> [What is required]
Each line below from the "coaster: none [52,422,121,476]" line through the "vase: none [314,420,358,516]" line, those two included, must be restated word for word; the pictures must not be.

Segment Open

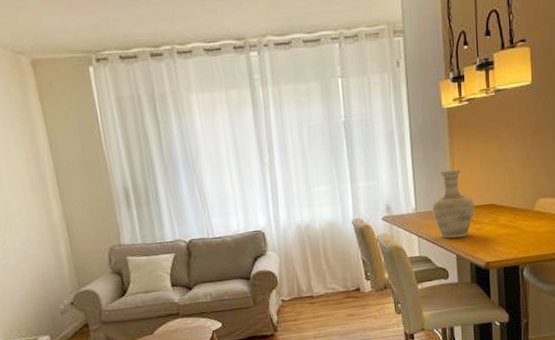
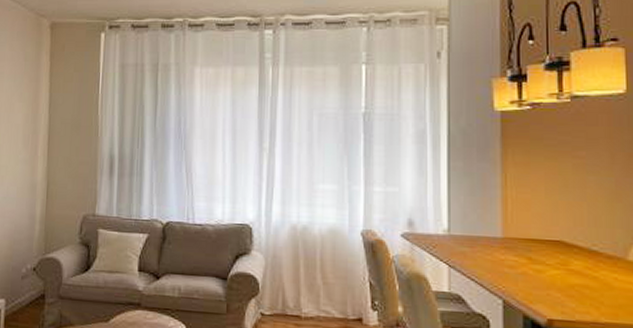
vase: present [431,169,475,239] -> none [470,187,535,278]

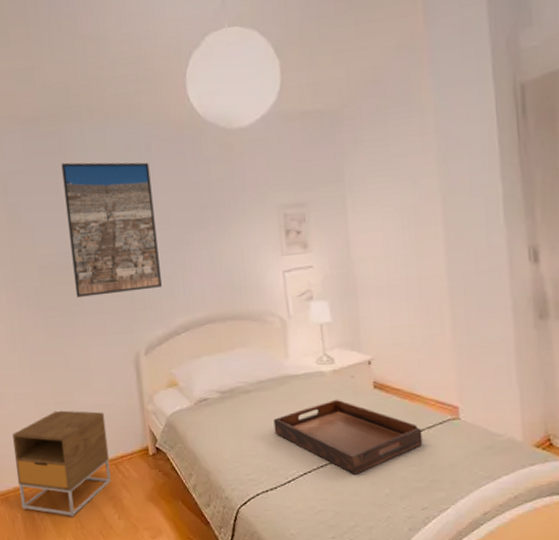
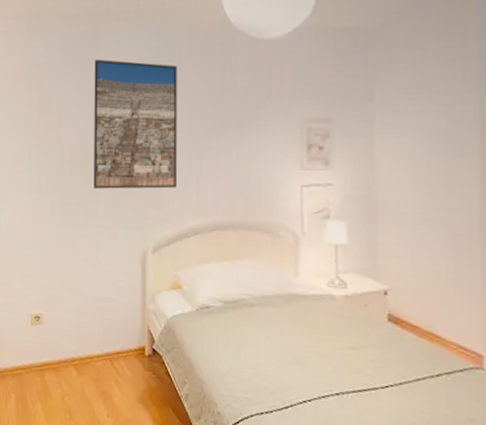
nightstand: present [12,410,111,517] -> none [16,297,106,407]
serving tray: present [273,399,423,474] -> none [276,326,439,412]

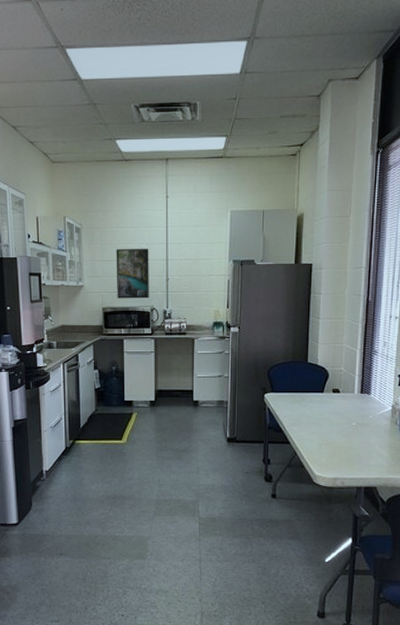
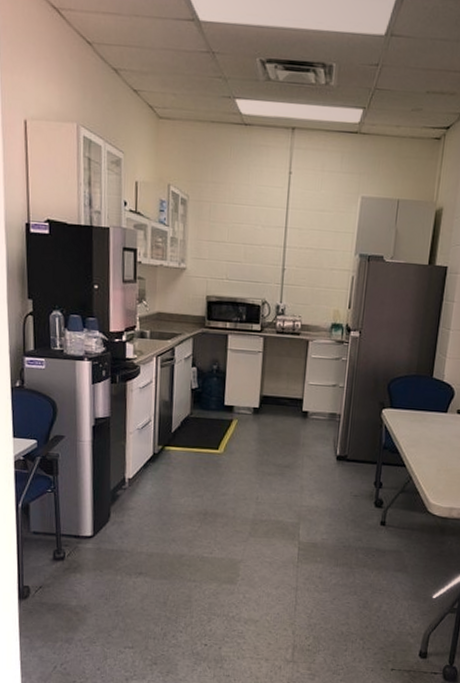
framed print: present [116,248,149,299] -> none [224,229,265,290]

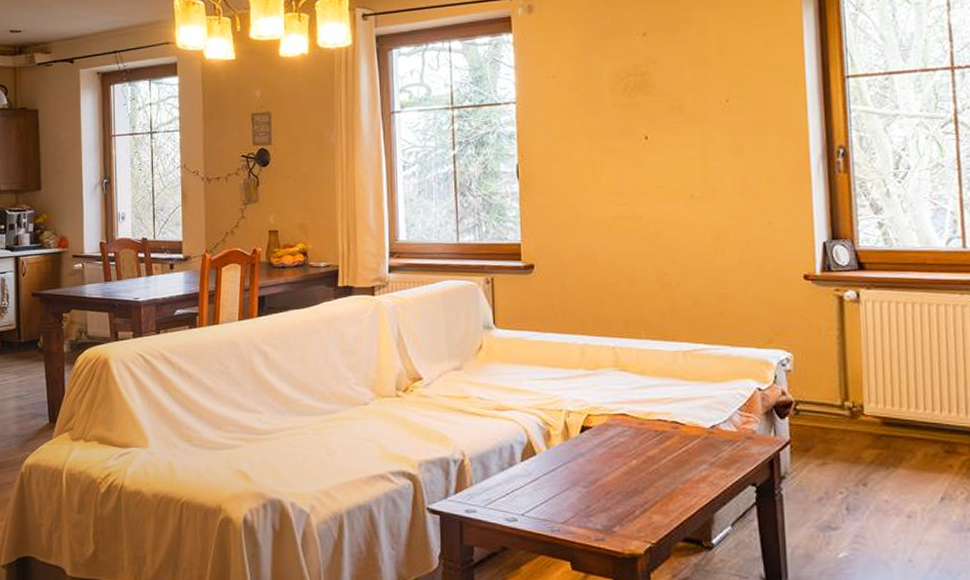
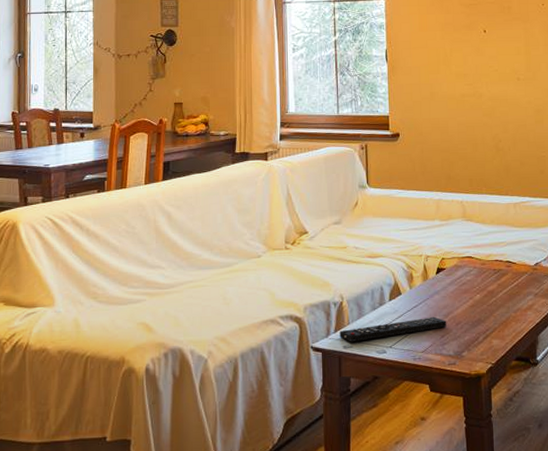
remote control: none [461,482,594,506] -> present [340,316,447,342]

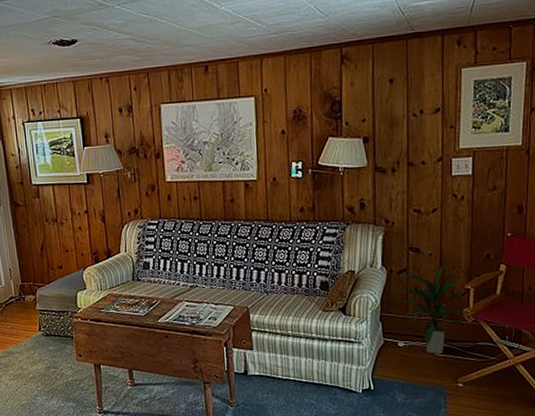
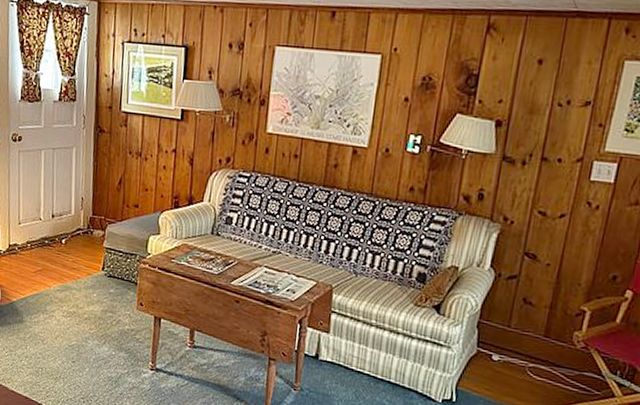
indoor plant: present [399,266,466,354] -> none [503,280,580,377]

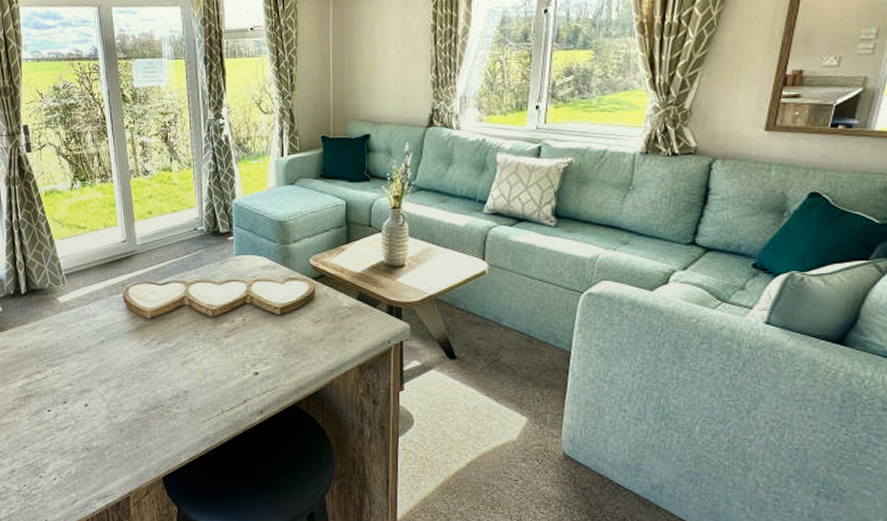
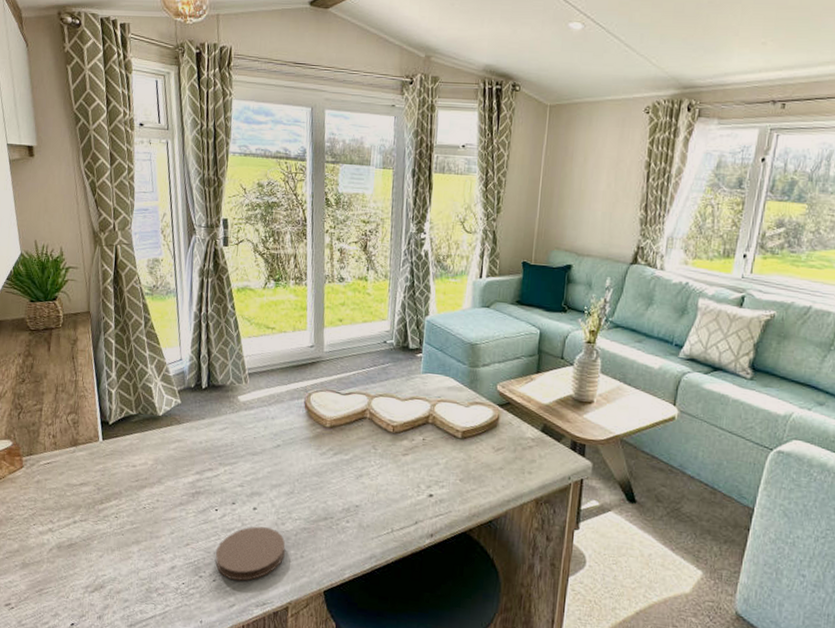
coaster: none [52,422,121,476] -> present [215,526,285,581]

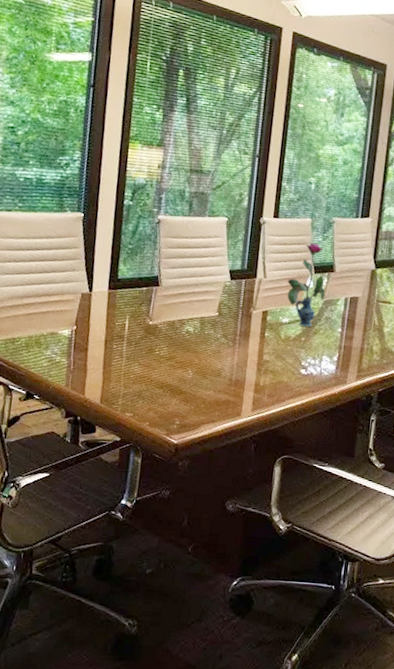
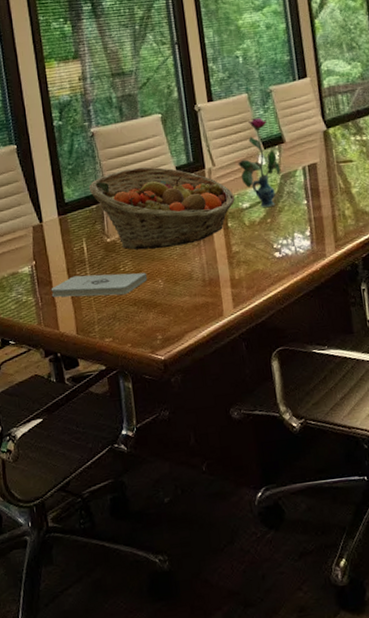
notepad: none [84,348,179,376] -> present [51,272,148,298]
fruit basket: none [143,261,277,344] -> present [88,167,235,251]

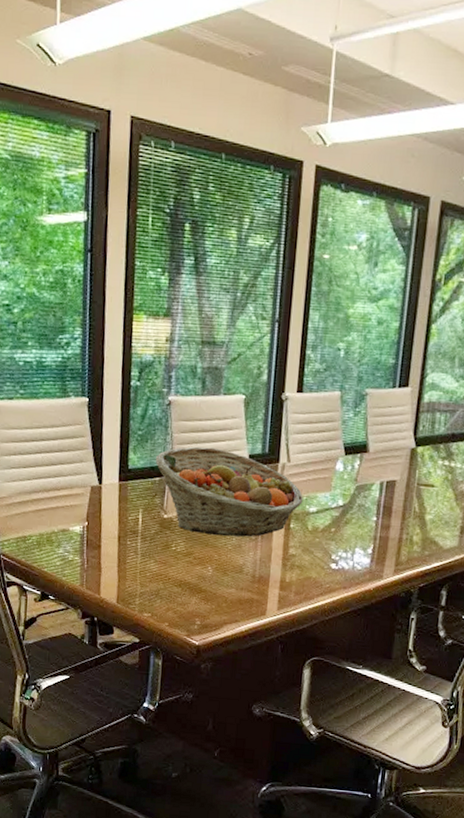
notepad: present [51,272,148,298] -> none [98,545,198,574]
vase: present [238,118,280,207] -> none [314,420,358,516]

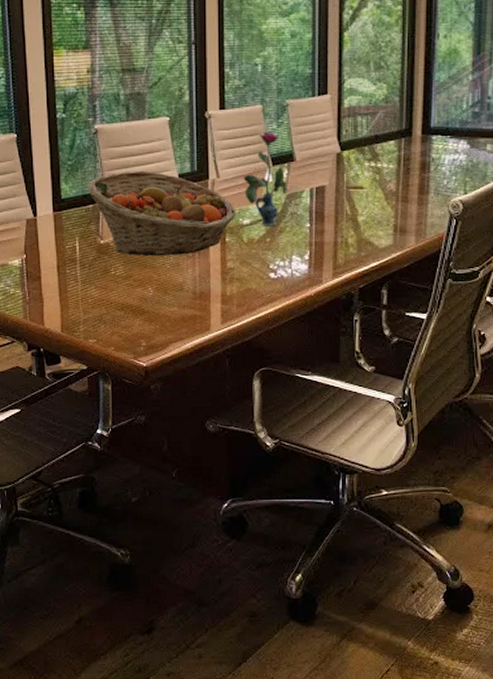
vase: none [314,420,358,516] -> present [243,132,287,226]

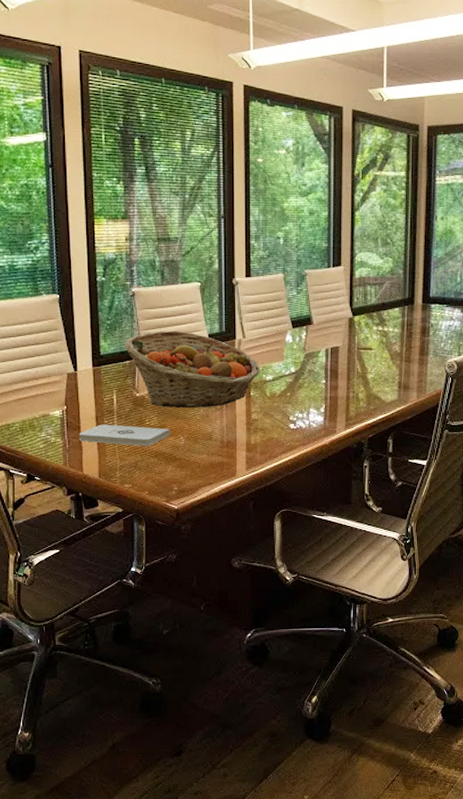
notepad: none [39,274,138,298] -> present [79,424,170,446]
vase: present [243,132,287,226] -> none [266,298,306,381]

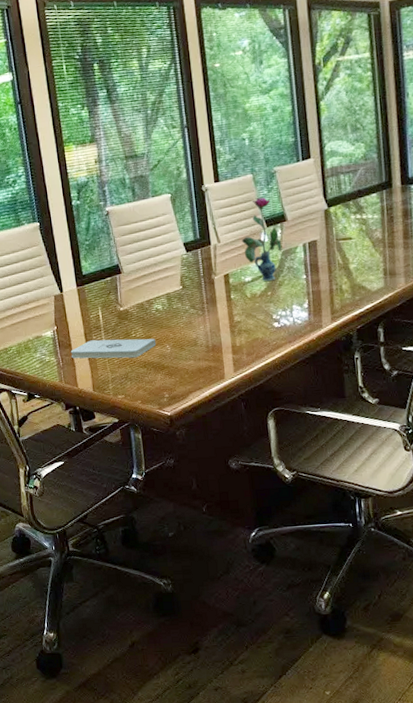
fruit basket: present [124,330,260,408] -> none [103,243,238,319]
vase: none [266,298,306,381] -> present [241,197,282,281]

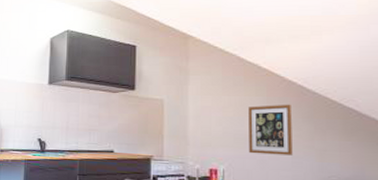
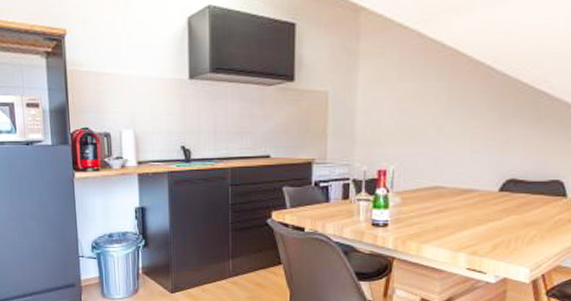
wall art: present [248,104,293,156] -> none [423,89,476,150]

Segment Closed

> [Solution to this problem]
coaster: none [52,422,121,476] -> present [215,526,285,581]

notepad: none [84,348,179,376] -> present [51,272,148,298]
fruit basket: none [143,261,277,344] -> present [88,167,235,251]

notepad: present [51,272,148,298] -> none [98,545,198,574]
vase: present [238,118,280,207] -> none [314,420,358,516]

vase: none [314,420,358,516] -> present [243,132,287,226]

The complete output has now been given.